AI models can now lay out a scientific poster — but can they do it without making things up?
Researchers have released PosterHarness, an open evaluation harness that reframes scientific poster generation as a measurable instruction-following problem. The system works by imposing a "placeholder-first" contract: the model handles visual design — typography, color, reading flow, background — but is explicitly barred from drawing any data-bearing figures. Every chart or graph region must be left as a labeled empty box; a deterministic compositor then drops in the real figures from the source paper at the correct coordinates. That separation makes failures auditable. Placeholder accuracy, aspect-ratio compliance, and whether the model snuck in a synthesized graphic are all logged as explicit rejections rather than buried inside plausible-looking output.
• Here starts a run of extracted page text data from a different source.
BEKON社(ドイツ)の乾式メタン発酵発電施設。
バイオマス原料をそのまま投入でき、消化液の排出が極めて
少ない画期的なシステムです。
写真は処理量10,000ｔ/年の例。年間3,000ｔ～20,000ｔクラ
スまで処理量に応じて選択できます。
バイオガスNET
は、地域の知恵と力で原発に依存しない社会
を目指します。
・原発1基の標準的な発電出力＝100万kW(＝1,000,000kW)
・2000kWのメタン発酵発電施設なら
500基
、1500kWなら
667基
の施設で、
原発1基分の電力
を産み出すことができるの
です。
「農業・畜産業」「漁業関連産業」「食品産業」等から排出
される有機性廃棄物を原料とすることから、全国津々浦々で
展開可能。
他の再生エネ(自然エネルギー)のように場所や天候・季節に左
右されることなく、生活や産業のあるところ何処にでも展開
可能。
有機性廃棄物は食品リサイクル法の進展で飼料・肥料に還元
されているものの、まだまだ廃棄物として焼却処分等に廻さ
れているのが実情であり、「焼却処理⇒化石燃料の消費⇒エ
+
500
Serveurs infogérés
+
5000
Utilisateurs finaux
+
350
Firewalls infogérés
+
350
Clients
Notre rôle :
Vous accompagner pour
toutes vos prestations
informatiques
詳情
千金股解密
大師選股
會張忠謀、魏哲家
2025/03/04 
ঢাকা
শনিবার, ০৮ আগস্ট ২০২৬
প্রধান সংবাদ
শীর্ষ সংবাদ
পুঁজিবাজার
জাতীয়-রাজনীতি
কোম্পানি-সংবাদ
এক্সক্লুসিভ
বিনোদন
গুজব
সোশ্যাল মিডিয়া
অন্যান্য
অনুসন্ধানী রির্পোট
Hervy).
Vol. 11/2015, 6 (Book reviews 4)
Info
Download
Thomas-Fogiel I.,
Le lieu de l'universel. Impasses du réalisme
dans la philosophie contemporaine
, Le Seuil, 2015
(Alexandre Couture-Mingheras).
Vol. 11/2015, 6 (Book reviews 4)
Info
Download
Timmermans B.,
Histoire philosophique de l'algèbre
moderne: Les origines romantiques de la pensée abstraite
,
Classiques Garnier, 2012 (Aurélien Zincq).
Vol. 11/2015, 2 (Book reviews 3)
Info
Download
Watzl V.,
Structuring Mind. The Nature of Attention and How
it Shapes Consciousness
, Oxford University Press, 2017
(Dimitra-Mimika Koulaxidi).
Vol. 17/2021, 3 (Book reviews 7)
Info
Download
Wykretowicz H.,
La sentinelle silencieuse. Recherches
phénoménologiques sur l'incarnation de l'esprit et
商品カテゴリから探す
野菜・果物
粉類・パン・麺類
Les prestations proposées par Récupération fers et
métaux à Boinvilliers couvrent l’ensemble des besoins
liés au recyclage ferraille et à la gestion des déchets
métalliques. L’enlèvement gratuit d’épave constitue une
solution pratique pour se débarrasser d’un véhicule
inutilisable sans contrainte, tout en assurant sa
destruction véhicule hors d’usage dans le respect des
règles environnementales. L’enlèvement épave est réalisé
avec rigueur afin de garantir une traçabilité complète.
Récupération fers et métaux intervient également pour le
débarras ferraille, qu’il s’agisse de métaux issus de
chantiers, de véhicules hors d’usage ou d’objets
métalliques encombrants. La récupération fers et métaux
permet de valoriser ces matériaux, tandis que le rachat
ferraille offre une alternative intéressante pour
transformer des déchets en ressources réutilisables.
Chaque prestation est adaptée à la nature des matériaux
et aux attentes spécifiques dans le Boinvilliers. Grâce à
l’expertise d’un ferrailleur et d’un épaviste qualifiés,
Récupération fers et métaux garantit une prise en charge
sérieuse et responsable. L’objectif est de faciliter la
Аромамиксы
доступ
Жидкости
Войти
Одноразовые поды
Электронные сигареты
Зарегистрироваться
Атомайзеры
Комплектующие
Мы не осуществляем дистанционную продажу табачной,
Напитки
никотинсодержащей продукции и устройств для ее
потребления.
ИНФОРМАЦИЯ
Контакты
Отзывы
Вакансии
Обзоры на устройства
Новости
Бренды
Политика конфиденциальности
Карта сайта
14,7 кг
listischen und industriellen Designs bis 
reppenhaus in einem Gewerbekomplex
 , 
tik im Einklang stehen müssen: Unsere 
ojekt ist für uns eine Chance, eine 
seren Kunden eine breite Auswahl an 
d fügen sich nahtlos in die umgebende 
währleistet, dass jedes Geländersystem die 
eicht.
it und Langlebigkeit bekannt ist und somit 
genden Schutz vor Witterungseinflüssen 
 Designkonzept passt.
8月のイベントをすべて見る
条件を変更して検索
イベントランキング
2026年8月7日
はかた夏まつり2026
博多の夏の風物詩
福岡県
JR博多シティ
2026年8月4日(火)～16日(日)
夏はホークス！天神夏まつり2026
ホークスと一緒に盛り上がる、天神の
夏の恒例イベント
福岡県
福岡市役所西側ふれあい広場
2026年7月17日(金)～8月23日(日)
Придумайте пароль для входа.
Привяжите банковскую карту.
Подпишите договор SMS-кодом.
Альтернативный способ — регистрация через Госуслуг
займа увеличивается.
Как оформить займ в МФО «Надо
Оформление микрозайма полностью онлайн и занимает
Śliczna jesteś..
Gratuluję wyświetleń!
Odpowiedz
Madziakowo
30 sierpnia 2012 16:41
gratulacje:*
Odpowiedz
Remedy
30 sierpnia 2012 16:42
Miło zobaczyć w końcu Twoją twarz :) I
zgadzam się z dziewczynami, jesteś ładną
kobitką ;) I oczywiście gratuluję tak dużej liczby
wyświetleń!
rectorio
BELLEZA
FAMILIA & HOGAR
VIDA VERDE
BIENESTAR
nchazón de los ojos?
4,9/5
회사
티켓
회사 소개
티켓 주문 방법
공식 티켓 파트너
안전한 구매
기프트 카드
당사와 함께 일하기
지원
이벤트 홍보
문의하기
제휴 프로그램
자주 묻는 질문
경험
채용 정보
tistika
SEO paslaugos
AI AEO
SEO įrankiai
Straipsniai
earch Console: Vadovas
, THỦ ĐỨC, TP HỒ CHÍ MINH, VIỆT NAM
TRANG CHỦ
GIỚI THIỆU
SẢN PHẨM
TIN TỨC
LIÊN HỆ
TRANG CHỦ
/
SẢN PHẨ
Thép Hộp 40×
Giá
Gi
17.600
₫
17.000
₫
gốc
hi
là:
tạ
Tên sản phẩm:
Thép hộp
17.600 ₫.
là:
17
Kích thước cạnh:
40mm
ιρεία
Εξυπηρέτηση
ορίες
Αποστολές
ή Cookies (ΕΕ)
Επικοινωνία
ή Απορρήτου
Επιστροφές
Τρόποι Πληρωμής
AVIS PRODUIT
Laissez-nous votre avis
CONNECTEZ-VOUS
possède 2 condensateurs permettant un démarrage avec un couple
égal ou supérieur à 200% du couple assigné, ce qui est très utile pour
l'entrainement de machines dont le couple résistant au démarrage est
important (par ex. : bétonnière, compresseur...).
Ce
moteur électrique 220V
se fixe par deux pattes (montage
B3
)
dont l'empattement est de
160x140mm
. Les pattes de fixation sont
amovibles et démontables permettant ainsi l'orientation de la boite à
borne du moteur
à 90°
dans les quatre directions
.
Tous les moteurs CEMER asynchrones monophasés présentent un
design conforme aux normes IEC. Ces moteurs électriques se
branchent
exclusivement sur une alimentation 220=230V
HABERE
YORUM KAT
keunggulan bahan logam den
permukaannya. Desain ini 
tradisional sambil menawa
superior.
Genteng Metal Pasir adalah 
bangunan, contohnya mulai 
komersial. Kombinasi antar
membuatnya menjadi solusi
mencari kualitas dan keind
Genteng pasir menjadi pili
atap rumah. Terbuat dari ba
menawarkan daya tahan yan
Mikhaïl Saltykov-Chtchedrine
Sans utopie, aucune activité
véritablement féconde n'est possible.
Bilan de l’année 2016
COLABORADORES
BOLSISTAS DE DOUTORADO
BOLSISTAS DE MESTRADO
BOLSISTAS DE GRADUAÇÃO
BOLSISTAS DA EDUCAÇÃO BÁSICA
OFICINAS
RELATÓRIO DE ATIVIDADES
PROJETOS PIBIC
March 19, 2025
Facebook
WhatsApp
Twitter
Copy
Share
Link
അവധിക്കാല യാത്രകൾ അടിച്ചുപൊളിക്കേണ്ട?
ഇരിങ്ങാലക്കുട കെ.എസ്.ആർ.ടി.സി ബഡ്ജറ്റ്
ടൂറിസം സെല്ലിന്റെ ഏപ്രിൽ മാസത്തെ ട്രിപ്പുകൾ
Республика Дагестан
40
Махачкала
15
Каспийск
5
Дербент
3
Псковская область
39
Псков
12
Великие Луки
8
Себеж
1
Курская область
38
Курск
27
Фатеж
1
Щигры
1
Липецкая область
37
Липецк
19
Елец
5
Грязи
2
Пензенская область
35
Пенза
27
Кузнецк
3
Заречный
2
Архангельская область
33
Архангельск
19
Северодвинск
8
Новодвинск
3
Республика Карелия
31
A pilot run across 12 papers — split between high-energy physics and AI research — showed the contract cut VLM-generated fake figures from 34 to zero across three test papers.
The benchmark matters because existing evaluations for multimodal models focus heavily on aesthetics or factual question-answering, not on whether a model fabricated a figure it had no business drawing. Scientific communication carries a higher trust bar than a marketing slide, and a hallucinated chart in a conference poster could quietly spread before anyone notices the source paper never contained it.
For comparison, PosterHarness trades some information retention and speed against Paper2Poster, the closest prior system, in exchange for higher-resolution output and stronger visual preference scores in blind evaluations — a trade-off the authors characterize as a difference in regime, not a win. All prompts, audit scripts, and artifacts are public, which is the right call: a benchmark nobody can inspect is just a leaderboard.